[Instructions for the task]:
Beginning with the line where "line: (94, 636)" appears, restate the lines word for word through the last one in the listing.

[Data provided]:
· · · · · · ·

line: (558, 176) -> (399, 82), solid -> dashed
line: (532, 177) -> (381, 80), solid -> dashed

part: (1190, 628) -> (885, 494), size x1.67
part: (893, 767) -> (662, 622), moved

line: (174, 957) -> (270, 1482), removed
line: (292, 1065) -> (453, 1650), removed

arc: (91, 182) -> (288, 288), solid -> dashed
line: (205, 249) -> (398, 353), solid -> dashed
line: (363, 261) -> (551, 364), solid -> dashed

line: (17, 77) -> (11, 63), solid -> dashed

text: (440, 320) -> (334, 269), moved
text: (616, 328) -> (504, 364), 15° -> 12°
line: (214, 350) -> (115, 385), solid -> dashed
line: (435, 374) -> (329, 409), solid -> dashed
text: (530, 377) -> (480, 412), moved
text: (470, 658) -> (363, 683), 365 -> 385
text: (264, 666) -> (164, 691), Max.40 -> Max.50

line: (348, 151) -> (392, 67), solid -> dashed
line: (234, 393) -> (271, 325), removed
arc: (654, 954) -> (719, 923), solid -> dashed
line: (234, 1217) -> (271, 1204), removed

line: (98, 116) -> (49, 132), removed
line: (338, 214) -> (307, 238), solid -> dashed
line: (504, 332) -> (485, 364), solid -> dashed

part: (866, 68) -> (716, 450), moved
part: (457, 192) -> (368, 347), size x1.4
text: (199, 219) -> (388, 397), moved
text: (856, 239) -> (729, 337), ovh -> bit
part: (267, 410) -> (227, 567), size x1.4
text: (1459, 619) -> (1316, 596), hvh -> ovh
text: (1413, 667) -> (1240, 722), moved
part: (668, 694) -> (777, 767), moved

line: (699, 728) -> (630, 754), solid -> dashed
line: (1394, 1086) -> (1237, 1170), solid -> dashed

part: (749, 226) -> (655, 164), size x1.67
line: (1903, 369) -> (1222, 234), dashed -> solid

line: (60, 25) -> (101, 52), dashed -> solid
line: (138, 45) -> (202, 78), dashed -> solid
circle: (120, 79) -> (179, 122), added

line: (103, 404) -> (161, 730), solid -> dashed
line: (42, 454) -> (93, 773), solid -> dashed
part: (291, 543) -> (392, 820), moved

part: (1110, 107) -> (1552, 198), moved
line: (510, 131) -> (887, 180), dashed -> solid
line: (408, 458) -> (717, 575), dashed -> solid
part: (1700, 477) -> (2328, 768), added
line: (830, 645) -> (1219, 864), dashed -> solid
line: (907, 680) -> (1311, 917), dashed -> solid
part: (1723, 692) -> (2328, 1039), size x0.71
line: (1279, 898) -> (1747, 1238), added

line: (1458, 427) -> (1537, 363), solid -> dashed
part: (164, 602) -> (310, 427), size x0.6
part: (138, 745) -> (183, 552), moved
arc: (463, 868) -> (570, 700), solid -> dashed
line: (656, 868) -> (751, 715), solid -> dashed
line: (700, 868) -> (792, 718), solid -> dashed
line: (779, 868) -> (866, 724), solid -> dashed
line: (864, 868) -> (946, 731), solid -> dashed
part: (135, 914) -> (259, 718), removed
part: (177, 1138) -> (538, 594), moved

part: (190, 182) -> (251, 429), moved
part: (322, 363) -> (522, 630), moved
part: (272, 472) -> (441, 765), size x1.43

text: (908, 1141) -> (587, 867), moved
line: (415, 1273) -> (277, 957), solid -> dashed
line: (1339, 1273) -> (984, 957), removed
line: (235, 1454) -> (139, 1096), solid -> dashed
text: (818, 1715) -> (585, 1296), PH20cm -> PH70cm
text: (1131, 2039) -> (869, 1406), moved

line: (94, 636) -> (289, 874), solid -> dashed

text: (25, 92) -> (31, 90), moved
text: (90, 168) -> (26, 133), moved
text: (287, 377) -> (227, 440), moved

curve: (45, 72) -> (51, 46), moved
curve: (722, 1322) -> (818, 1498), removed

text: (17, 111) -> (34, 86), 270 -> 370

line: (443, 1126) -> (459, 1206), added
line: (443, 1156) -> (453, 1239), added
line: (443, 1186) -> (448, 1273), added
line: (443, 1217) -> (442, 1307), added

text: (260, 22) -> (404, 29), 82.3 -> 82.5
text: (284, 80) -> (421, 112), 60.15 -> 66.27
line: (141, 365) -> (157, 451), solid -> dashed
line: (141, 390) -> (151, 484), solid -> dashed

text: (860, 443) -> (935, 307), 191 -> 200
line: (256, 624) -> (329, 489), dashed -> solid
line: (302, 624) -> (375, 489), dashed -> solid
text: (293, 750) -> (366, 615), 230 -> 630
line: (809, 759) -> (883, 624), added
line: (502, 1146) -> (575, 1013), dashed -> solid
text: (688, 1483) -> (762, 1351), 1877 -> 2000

· · · · · · ·

[Result below]:
line: (94, 636) -> (289, 874), solid -> dashed

text: (25, 92) -> (31, 90), moved
text: (90, 168) -> (26, 133), moved
text: (287, 377) -> (227, 440), moved

curve: (45, 72) -> (51, 46), moved
curve: (722, 1322) -> (818, 1498), removed

text: (17, 111) -> (34, 86), 270 -> 370

line: (443, 1126) -> (459, 1206), added
line: (443, 1156) -> (453, 1239), added
line: (443, 1186) -> (448, 1273), added
line: (443, 1217) -> (442, 1307), added

text: (260, 22) -> (404, 29), 82.3 -> 82.5
text: (284, 80) -> (421, 112), 60.15 -> 66.27
line: (141, 365) -> (157, 451), solid -> dashed
line: (141, 390) -> (151, 484), solid -> dashed

text: (860, 443) -> (935, 307), 191 -> 200
line: (256, 624) -> (329, 489), dashed -> solid
line: (302, 624) -> (375, 489), dashed -> solid
text: (293, 750) -> (366, 615), 230 -> 630
line: (809, 759) -> (883, 624), added
line: (502, 1146) -> (575, 1013), dashed -> solid
text: (688, 1483) -> (762, 1351), 1877 -> 2000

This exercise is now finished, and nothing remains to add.